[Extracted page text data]
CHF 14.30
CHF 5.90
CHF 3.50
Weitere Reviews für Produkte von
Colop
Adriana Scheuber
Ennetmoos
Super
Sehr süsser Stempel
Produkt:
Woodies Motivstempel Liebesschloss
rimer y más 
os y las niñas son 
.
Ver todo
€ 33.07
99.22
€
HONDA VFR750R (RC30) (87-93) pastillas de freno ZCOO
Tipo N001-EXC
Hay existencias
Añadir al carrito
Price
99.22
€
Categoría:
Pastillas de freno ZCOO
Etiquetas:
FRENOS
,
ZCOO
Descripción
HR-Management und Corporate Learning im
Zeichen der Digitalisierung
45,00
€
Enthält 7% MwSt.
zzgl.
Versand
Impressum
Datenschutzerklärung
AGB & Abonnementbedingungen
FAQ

* * *

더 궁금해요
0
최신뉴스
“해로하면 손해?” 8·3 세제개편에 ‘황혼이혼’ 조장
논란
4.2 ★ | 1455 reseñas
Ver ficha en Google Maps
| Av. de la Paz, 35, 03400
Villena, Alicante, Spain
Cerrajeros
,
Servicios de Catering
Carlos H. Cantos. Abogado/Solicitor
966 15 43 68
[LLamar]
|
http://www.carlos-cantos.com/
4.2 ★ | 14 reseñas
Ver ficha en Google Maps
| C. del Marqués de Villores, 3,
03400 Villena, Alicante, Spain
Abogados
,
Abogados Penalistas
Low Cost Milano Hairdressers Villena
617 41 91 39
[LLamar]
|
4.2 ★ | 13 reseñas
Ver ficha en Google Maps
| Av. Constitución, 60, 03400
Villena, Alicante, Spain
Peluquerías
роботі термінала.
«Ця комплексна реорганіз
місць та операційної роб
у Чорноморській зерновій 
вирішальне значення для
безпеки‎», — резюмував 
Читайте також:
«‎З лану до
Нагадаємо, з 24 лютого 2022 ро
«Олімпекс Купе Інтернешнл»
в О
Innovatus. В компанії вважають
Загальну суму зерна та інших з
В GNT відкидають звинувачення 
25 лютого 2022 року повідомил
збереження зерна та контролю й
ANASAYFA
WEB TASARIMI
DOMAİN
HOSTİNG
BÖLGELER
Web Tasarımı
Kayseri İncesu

==

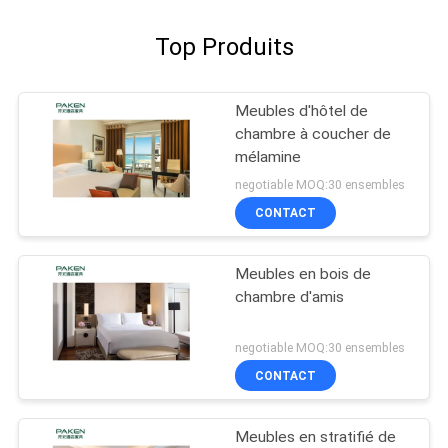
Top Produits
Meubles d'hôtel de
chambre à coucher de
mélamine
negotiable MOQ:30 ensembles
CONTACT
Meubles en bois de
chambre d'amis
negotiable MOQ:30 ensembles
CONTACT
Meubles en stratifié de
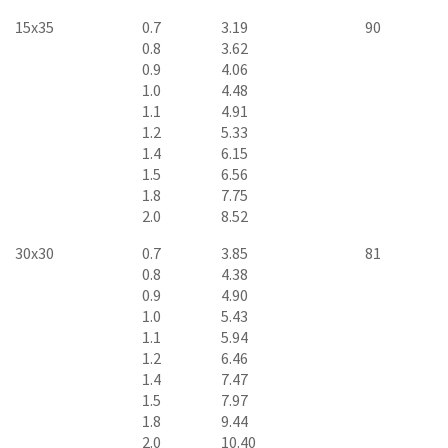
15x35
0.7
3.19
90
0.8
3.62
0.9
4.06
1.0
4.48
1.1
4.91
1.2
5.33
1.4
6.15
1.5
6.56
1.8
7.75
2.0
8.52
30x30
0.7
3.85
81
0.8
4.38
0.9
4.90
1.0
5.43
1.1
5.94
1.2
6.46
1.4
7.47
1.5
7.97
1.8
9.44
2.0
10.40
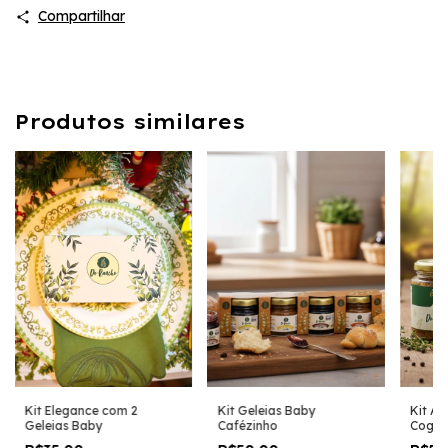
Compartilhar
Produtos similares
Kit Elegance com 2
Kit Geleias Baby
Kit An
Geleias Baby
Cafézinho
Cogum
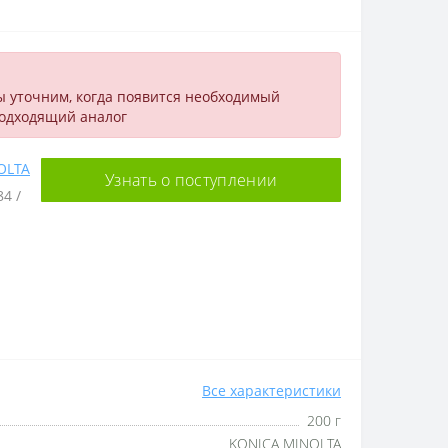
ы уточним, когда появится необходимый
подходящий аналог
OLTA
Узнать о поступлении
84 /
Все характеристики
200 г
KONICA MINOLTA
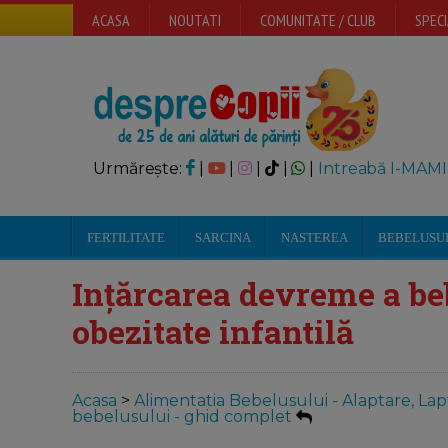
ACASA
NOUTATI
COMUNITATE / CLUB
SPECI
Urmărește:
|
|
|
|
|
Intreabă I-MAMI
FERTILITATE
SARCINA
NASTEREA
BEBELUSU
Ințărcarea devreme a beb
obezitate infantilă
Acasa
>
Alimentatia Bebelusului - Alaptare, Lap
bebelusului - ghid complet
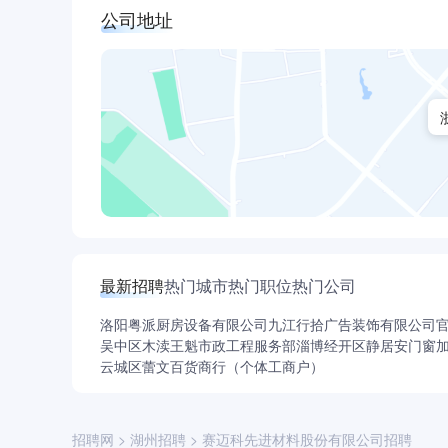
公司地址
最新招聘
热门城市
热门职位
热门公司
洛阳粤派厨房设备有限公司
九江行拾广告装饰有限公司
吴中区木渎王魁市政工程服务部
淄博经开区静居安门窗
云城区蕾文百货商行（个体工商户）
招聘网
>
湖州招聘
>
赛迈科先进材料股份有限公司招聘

• Exercise objective
Out of the data above, give again only the lines starting at the one holding "rimer y más" and ending at the one holding "Descripción", unchanged.

• Solution
rimer y más 
os y las niñas son 
.
Ver todo
€ 33.07
99.22
€
HONDA VFR750R (RC30) (87-93) pastillas de freno ZCOO
Tipo N001-EXC
Hay existencias
Añadir al carrito
Price
99.22
€
Categoría:
Pastillas de freno ZCOO
Etiquetas:
FRENOS
,
ZCOO
Descripción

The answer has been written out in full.